Write the records below out in full, character for character, with no pictures.

Collected data:
BEGIN
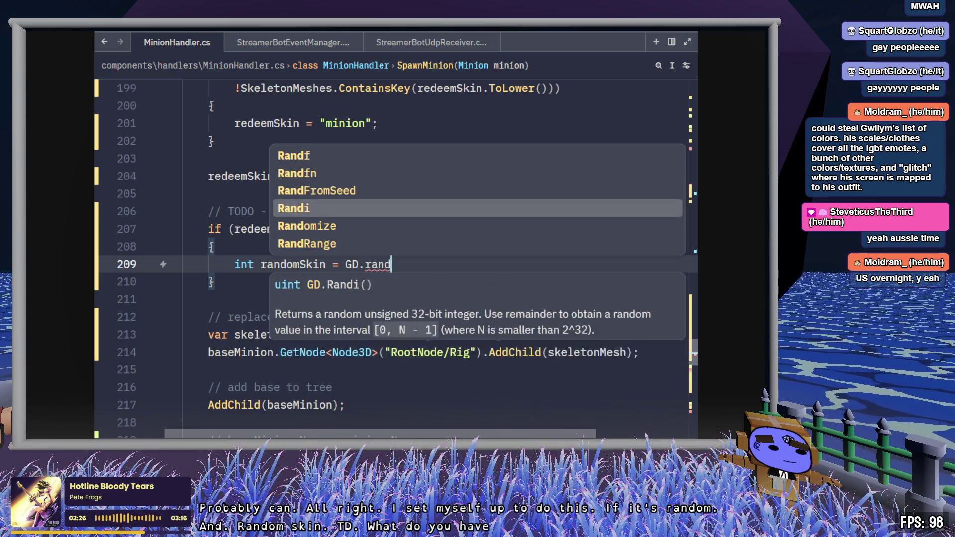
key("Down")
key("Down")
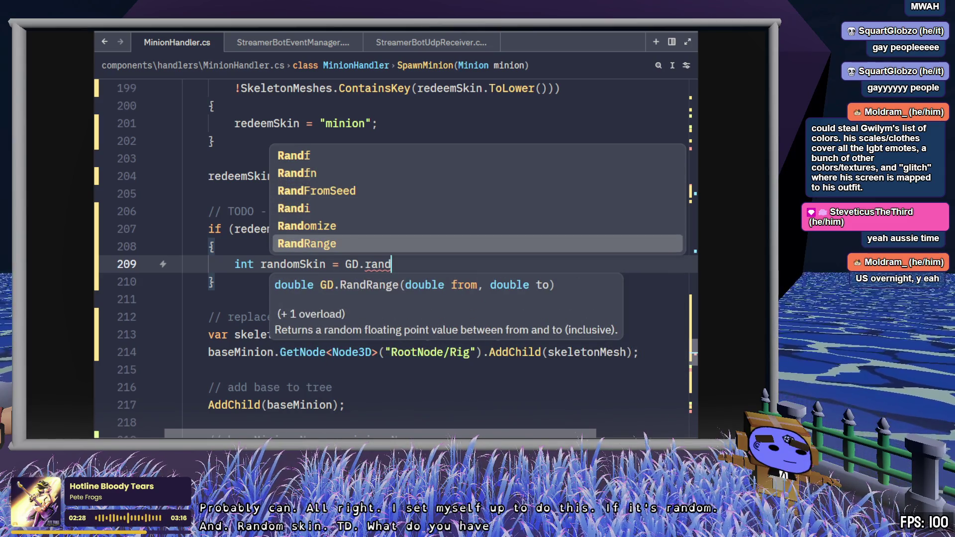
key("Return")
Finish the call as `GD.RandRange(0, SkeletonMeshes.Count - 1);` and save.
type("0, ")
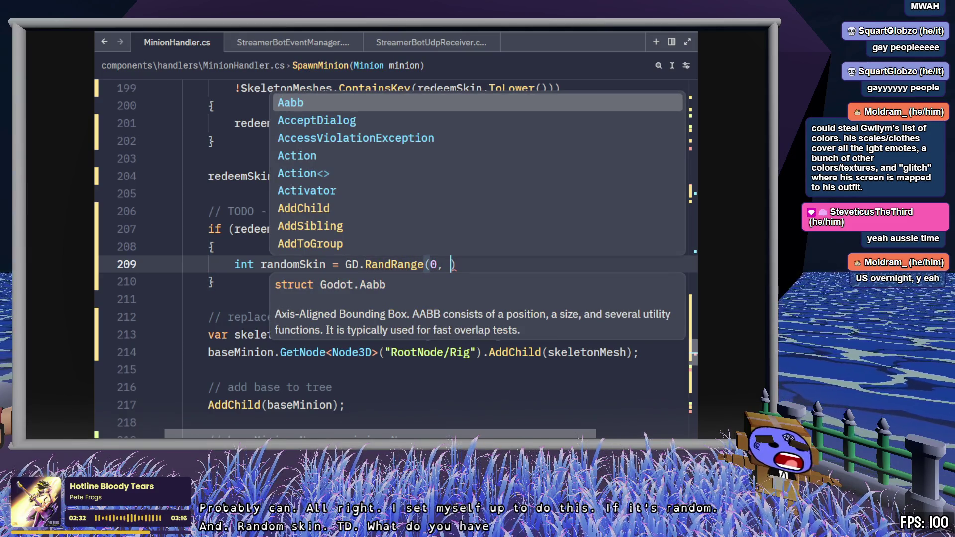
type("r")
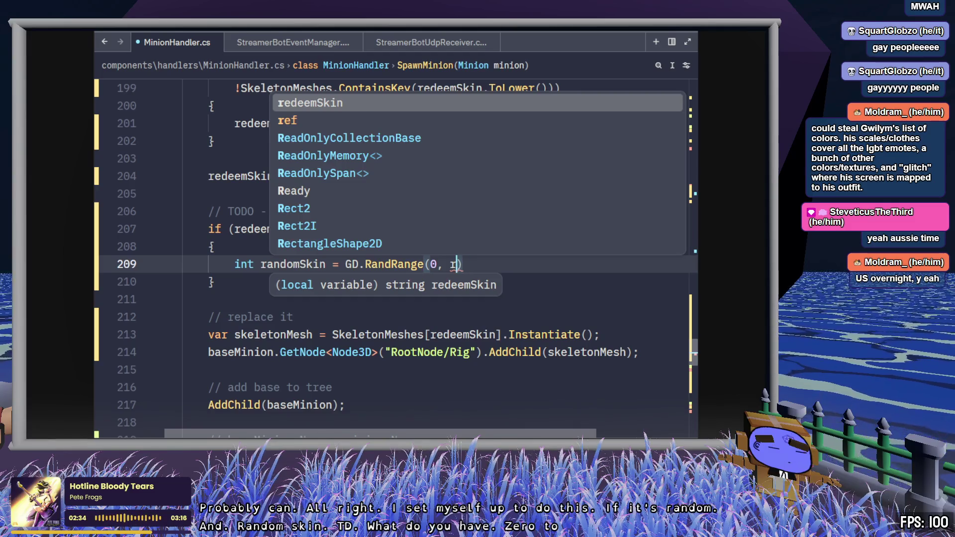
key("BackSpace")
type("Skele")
END
_OUTPUT OF THE EXERCISE_
key("Down")
key("Down")
key("Return")
Finish the call as `GD.RandRange(0, SkeletonMeshes.Count - 1);` and save.
type("0, ")
type("r")
key("BackSpace")
type("Skele")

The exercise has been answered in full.